Hamdi'nin hem içinde bulunduğu hastalığın diğer bir deyişle,üstünde varoluşun ağır yüküne dönüşmüş olan yazgısını kırması,tamamiyle değişmese bile ona bir yön vermesi veya yazgısını paylaşma isteği adına kendisini sınayabileceği bir yola girmesi,Meryem ve kocasının dünyasında rollerin değişeceği umarsız bir kasvetin içine doğru herbirinin sürüklendiklerini gösteriyor.Çünkü,Hamdi'nin salt Meryem'i ruhsal ve bedensel ele geçirme arzusuna hiç de yaklaşmayan,biraz ötesinde baktığımız da bunun tam tersini ima eden bir gerçekliğin yattığını görüyoruz:Pirselimoğlu'nun sakin kamerasıyla usul usul yaklaşan,tedirginliği en üst boyutta hisettiren ve ”görünmeyen hayaletler”i görünür kılacak tüm unsurları bir yem gibi serpiştirdiğine tanık oluyoruz.Gerçeğin ilişkiler içinde yansımayan o karmaşık ruh dünyasını;gerek Meryem'in kocası ve işiyle ilgili çıkışsızlığıyla,gerek Hamdi'nin otoyolların kenarlarında olur olmadık uzanışları ve ağzından hiç düşmeyen sigarasıyla,gerekse de Meryem'in kocasının morgu anımsatan yüz çizgileriyle göstermekten hiç sakınmıyor Pirselimoğlu.
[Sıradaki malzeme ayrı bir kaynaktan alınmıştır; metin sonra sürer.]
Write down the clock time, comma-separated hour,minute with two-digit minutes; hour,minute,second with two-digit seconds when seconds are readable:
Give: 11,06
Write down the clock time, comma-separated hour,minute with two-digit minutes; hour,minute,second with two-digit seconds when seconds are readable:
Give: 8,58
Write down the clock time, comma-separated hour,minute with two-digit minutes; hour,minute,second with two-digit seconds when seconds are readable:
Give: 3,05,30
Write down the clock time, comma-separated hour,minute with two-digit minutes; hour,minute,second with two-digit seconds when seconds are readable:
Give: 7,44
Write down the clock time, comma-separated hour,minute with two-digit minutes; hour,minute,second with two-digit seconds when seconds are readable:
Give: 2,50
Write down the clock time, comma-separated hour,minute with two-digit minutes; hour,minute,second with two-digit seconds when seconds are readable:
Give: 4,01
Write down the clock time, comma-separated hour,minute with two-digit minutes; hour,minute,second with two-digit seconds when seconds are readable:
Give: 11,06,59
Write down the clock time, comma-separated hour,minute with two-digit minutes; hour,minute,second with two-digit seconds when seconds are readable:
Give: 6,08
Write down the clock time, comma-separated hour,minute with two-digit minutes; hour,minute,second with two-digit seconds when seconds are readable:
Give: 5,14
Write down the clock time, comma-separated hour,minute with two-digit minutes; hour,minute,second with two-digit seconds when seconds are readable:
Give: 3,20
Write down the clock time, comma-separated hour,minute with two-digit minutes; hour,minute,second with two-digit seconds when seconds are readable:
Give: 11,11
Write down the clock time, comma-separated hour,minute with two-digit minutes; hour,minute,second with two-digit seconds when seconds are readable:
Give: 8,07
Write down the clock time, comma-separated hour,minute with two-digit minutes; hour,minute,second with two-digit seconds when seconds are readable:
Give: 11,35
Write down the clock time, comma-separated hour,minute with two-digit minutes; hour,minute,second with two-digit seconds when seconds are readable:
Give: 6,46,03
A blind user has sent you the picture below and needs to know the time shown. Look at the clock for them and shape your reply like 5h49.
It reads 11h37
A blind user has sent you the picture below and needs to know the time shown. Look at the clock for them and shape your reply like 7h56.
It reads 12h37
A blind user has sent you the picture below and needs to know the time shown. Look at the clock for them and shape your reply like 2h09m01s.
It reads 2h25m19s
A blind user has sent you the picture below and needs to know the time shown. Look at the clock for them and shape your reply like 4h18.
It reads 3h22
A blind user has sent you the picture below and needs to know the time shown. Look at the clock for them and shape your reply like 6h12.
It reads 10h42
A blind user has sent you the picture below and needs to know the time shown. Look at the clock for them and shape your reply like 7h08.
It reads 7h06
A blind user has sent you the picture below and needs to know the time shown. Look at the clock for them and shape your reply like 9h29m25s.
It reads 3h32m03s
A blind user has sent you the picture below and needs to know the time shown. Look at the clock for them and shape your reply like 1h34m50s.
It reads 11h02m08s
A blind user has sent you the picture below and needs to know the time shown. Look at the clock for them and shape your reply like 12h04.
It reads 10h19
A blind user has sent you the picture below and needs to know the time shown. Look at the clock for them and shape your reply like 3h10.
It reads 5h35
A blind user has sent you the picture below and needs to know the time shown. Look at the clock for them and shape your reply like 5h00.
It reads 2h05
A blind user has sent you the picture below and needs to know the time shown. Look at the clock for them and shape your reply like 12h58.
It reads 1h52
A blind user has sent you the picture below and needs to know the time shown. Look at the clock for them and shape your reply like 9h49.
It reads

Esas olarak Pirselimoğlu'nun üçlemesinde manifestoya dönüşen:metropollerin sürekli artarak yozlaşan ve görünen ile görünmeyeni kaba bir sınırla ayıran zamansalının kıyısında yaşam mücadelesine dönüşen yüzlerdir.Hamdi'nin final sahnesinde anlamlaşan, Meryem'in kocasıyla rollerini değiştirdiği süreç,etkin olarak kendini üreten sistemin çarpıklığının,kişileri kısır döngüsüne hapsettiğinin en yalın göstergesidir.Pirselimoğlu silahlarını,Hamdi'nin televizyonda gördüğü uzak ve gizemli Brezilya'ya gitme hayalini bile sönümlendiren ve nasılsa hayallerden bile yoksun varoluşu görünmez kıldığı zamansalda eriten kapitalizmin doğasına yönelttiği su geçirmez bir gerçek oluyor.Bu yönüyle ”Saç”,Hamdi,Meryem ve Meryem'in kocasını ”görünmez hayaletler” vasıtasıyla silikleştirdiği bir insalık trajedisinin baş aktörleri haline getiriyor.